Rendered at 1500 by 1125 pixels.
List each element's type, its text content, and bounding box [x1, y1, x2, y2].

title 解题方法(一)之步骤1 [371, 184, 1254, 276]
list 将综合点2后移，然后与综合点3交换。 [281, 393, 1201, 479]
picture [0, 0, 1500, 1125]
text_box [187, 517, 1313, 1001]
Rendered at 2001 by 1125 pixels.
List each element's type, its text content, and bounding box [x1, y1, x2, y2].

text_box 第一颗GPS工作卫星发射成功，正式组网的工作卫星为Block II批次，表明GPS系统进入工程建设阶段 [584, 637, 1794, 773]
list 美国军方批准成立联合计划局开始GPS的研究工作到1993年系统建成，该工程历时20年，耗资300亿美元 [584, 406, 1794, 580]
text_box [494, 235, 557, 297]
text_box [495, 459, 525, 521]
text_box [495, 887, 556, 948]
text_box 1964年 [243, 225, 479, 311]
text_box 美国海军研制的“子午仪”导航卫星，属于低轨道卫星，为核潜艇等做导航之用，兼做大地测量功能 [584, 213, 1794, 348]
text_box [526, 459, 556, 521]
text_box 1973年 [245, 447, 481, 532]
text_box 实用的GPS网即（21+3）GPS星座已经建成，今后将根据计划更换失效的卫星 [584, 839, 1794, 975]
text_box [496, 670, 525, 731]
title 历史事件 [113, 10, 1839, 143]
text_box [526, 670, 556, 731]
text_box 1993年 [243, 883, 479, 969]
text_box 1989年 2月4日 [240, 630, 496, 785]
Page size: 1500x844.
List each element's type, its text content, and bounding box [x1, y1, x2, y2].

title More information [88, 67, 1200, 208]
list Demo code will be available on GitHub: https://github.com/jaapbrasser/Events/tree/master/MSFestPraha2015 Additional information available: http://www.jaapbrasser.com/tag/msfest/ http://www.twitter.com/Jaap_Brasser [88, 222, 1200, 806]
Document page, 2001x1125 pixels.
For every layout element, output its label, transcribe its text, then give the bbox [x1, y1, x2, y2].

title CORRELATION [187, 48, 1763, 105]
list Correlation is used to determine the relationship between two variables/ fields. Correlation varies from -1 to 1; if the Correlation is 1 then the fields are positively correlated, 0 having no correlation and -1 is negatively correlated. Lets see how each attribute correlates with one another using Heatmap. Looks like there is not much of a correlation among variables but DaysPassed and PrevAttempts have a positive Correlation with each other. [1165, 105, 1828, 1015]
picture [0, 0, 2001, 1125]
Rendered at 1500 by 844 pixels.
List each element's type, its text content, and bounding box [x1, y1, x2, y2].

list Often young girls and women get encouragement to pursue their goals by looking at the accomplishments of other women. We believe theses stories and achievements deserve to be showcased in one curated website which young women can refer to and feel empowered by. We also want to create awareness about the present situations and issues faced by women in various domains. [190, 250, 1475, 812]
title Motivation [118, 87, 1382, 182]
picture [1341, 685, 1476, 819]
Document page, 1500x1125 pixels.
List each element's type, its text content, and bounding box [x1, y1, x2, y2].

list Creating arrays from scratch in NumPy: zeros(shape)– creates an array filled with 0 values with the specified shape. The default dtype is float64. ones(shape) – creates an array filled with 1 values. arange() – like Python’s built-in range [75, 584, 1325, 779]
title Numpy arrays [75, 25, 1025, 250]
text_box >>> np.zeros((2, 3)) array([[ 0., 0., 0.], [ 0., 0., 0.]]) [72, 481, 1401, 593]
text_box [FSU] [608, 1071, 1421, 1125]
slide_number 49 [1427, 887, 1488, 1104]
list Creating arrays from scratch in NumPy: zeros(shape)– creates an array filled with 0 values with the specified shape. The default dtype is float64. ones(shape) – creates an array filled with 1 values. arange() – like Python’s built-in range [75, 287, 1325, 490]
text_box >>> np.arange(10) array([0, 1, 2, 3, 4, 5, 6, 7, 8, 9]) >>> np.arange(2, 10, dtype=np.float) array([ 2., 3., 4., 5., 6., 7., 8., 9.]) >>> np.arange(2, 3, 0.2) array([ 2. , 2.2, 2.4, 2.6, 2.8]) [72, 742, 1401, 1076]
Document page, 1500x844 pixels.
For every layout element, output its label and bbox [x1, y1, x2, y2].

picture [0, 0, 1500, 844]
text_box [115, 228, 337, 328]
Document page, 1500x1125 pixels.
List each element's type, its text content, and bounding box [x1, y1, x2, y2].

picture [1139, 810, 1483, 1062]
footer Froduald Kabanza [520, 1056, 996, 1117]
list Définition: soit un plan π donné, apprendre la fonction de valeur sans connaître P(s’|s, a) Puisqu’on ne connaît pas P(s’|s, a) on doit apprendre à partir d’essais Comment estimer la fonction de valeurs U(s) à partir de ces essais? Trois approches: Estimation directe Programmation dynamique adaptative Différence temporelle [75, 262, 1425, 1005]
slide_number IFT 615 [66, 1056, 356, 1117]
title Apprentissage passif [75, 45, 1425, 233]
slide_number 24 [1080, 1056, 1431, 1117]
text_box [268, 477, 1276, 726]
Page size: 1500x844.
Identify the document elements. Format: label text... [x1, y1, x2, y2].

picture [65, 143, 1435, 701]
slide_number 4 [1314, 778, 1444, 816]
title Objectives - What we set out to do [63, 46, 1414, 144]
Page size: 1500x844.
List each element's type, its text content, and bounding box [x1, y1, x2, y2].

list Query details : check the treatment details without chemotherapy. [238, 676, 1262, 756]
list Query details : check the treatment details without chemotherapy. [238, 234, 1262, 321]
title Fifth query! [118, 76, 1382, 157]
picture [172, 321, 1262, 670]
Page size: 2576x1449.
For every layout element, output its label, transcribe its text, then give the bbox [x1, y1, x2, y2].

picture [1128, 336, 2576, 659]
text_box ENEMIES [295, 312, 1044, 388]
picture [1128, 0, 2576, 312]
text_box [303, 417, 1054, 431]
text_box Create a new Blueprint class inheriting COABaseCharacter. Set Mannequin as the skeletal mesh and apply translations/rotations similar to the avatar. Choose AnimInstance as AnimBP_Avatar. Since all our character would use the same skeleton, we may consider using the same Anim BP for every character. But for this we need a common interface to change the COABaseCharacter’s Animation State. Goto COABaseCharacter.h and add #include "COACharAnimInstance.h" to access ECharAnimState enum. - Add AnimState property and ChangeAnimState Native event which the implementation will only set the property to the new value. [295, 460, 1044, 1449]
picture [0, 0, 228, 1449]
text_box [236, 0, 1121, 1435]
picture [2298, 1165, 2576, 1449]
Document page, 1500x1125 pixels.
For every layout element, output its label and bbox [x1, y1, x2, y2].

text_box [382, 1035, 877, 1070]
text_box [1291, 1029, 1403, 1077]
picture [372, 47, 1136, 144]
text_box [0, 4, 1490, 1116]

§ **TASK GOAL**:
Return exactly, and only, the lines from the start of the listing through the line with "Rendered at 2001 by 1125 pixels.".

§ **RESULT OF THIS EXERCISE**:
Rendered at 1500 by 1125 pixels.
List each element's type, its text content, and bounding box [x1, y1, x2, y2].

title 解题方法(一)之步骤1 [371, 184, 1254, 276]
list 将综合点2后移，然后与综合点3交换。 [281, 393, 1201, 479]
picture [0, 0, 1500, 1125]
text_box [187, 517, 1313, 1001]
Rendered at 2001 by 1125 pixels.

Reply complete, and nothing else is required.